大阪都構想を巡る住民投票は、5月17日に投開票の結果、反対が賛成を上回り、大阪市は存続することになった。提案者である地域政党「大阪維新の会」代表の橋下徹・大阪市長は、幹事長の松井一郎・大阪府知事とともに、大阪市内のホテルで記者会見し、任期満了後に政治家を引退することを断言した。

主な内容は以下の通り。

【冒頭発言】

橋下:大阪市民の皆さん、重要な意思表示をしていただきましてありがとうございました。大変重く受け止めます。私が提案した都構想が受け入れられなかった。間違っていたということになるんでしょうね。かなり悩まれたと思いますし、非常に重い重い判断をされたと思います。日本の民主主義を相当レベルアップしたと思います。大阪市民が全国でいちばん政治や行政に精通されている市民ではないのかと思います。これだけ多くの税金を投入して構想を進めてきたが、特に、大都市局の幹部は5年以上付き合ってもらった。大都市局以外にも関係職員、相当なエネルギーを割いてつきあってくれた。納税者に失礼な言い方かもわかりませんが、政治家冥利につきる活動をさせてもらって本当にありがたく思っています。税金を使ったことにおわびというか、感謝というか、持ちながら、ありがとうございましたと市民のみなさんにいいたいです。

提示された行>
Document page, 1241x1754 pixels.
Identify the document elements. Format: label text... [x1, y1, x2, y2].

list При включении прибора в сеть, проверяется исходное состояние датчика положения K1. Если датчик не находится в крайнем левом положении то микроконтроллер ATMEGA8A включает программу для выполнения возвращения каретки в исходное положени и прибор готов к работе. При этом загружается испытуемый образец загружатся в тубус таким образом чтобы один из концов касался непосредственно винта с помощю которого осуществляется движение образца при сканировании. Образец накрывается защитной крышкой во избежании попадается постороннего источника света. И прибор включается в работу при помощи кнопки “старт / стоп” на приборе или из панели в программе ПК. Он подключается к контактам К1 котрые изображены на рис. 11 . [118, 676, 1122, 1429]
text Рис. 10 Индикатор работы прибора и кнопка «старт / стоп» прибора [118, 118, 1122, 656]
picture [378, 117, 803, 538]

課題 A> 大阪都構想の住民投票に関する本文を、2文で要約せよ。
課題 B>
大阪都構想の住民投票に関する本文について、次の問いに答えよ。
(i) 橋下市長と松井知事が記者会見を開いた場所はどこか。
(ii) 橋下市長によると、大都市局の幹部は何年以上付き合ってくれたか。
(iii) 橋下市長は、今回の住民投票が日本の民主主義をどうしたと述べたか。
課題 C> 大阪都構想の住民投票後の記者会見を伝える本文の続きを書け。

解答 A> 大阪都構想を巡る5月17日の住民投票で反対が賛成を上回り、大阪市は存続することになった。提案者の橋下徹・大阪市長は松井一郎・大阪府知事とともに記者会見し、任期満了後に政治家を引退すると断言したうえで、市民の意思表示を重く受け止め、市民や職員に感謝を述べた。

解答 B>
(i) 大阪市内のホテル
(ii) 5年以上
(iii) 相当レベルアップした

解答 C>
松井:まず大阪市民の皆さん、本当に悩ましい問題に対し、二者択一のご判断を求めました。本当にそれぞれが悩まれて判断された結果だと思います。この結果を、真摯に受け止め、謙虚に受け止め、この大阪を、大好きな大阪が次の機会に賛成、反対とも双方問題があるということは出たわけですから、僕らが残された任期は様々な問題解決に向けてしっかり働きたいと思っています。府庁で多くの職員が努力をしてくれました。ストレスもかかることがあったでしょうし、支えてくれたみんなにお礼を言いたい。究極の民主主義で決まりましたから、あとはしっかり残りの任期を働いていきたい。

【質疑応答】

Q 敗因は?

橋下:僕自身への批判もあるだろうし、都構想をしっかり説明しきれていなかった僕自身の力不足ということになると思いますね。

Q 任期満了で退くというお考えに変わりは?

橋下:市長任期まではやりますけど、その後は政治家はやりません。

Q 市長とかだけでなく、政治の世界には一切?

橋下:弁護士はやります。維新の党の法律顧問を雇ってもらえないかとさっき江田さんに言ったんですけど。

Q 今後の任期はどのように

橋下:各党に、こういう結論がでましたので話し合いをお願いしたい。いろんな課題、議会で進んでいないこともありますけども、任期満了までに進めるところは進めていきたい。自民、民主、公明で、改正自治法の総合区制度を使って住民の皆さんにみじかな行政をしたほうがいいという提案もあった。維新の市議団とも議論して、少しでも前に進めれば。

Q 笑顔に見えるが、そのお気持ちは

橋下:いやー、7年半、自分なりにやれるところはやってきたつもり。38歳から無理してやってきたところもあるでしょうね。もともと自分のことで生きてきた人間が、ちょっと公の仕事でお返ししなきゃという気持ちで政治の道に入った。有権者の皆さんからすれば、おかしいじゃないか、やりすぎじゃないかということもいろいろあるけど、自分なりに悔いのない政治家としてのこれまでの7年半。思う存分やらさせてもらった。今日もこういう舞台で住民投票の結果で政治家を辞めることを言わせてもらうなんて、本当に納税者のみなさんに申し訳ないけど大変幸せな7年半だった。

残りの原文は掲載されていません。